Reached by Jack Reacher!

You know what? I'm kind of embarrassed to admit it, but having been somewhat un-blown-away by the excess spectacle of The Hobbit, the message-muddling of The Life of Pi, and the too-smug, too-clever, too-hollow Django Unchained, I find myself in an unexpected place, with a would-be blockbuster that I might be expected not to like, but did, all the way through, with very few reservations.

That being Jack Reacher.

Understand: I'm no fan of Tom Cruise; I've found him off-putting since 1985's Legend, well before it was popular to mock him. While occasionally, when cast appropriately and kept in check, he's done some decent work - Rain Man, Magnolia, Eyes Wide Shut, even the first Mission Impossible - his public persona, his advocacy of Scientology, and his occasional appearance in imbecilic, self-serving vanity projects like Mission Impossible II make him very hard to take, and his too-perfect face and too-white smile are unappealing in much the same way as a giant set of silicone boobs: they're fake-looking to the extent of insulting the intelligence. Maybe it's just resentment that makes me feel this way, but I imagine someone fairly tortured and confused behind that smile, someone who has spent so much time preparing a face to meet the faces he meets that the soul behind it absolutely MUST be a rather malformed thing. I really don't think I'm alone here, either; surely one of the reasons people liked him so much in Tropic Thunder is that he had the courage not to be in the slightest bit handsome in that film. It seems, in fact, that almost every role he gets positive attention for does something to subvert or sabotage his looks, or otherwise undermine his perfection; the days of celebrating Tom Cruise's beauty appear to be over.

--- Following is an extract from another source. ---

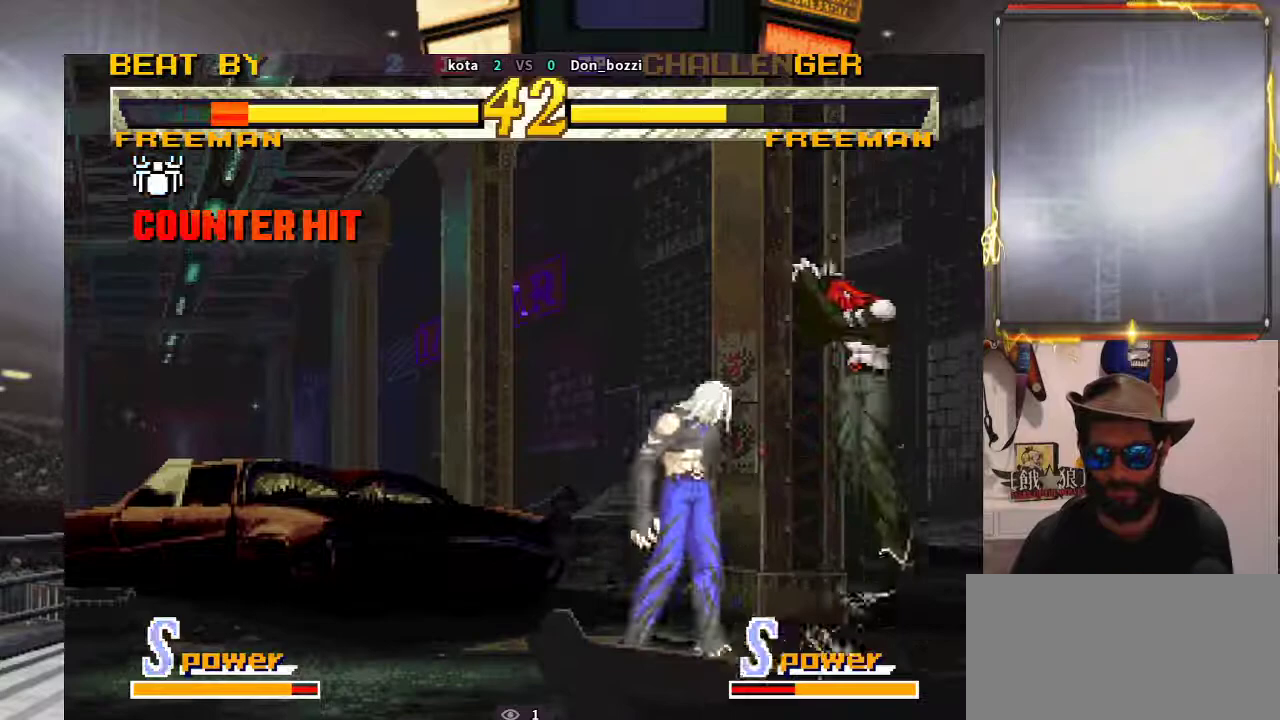
{"buttons": [], "left_stick": "down", "events": [[50, "left_stick", "down"]]}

When I heard Cruise was the driving force behind the adaptation of Lee Child's novel One Shot, I winced. That a too-handsome-for-his-own-good, rather famously short guy would presume to take on the role of a man described in book after book as 6' 5", 250 pounds, and unkempt, battle-scarred and unattractive, suggested that the ensuing film would bend Child's lean, mean storytelling into another excuse for idiotic stuntwork and celebrations of Cruise's falser-than-false smile and irritatingly perfect physique. Even before seeing the film, my girlfriend and I were making less-than-reverent "Jack the Reacher" comments - I won't mention who was reaching for what at such moments - and giggling. If it hadn't been for Werner Herzog's acting role, as the film's villain, I might well have avoided it altogether; it was mostly the prospect of Cruise and Herzog occupying the same cinematic space - as sure a harbinger of the apocalypse as one could hope for - that got me into the theatre, and even then I expected to emerge less than impressed.
Colour me incorrect. It's a very well-made film, very much in keeping with the flavour and spirit of the Reacher novels. The director, Christopher McQuarrie - who also made the very interesting The Way of the Gun - constructs Jack Reacher as a chilly, functional, stripped-down thriller, which is exactly, one would imagine, what Lee Child would have wanted, since these are also very good descriptions of his prose (shameless male 'hero fantasy' stuff, without much literary merit, unless your idea of great writing is Richard Stark; I should know, because I've read all the ones to appear in paperback and have the new one, A Wanted Man, on my bed, waiting me to finish this piece of writing).

And Cruise is, in fact, perfectly suited for the character - a through-and-through hero figure, a sort of American ronin who is almost never wrong, almost never vulnerable, almost never required to doubt himself. This does not result in one of those exceptional, challenging performances mentioned above, and the alteration in Reacher's physical appearance does have its effects on the story - one scene where Cruise appears shirtless ends up in the land of come-celebrate-my-physique, and a scene where Reacher is forced into fighting five guys at once would perhaps have been more believable - but less exciting - had Reacher been the giant creature of the novels. All the same, I have to grant - Cruise is very good in this. He gives a smart, tense, believable performance, which I think admirers of the books will find themselves rather surprised to find themselves accepting. He's pretty damn good as Jack Reacher, actually.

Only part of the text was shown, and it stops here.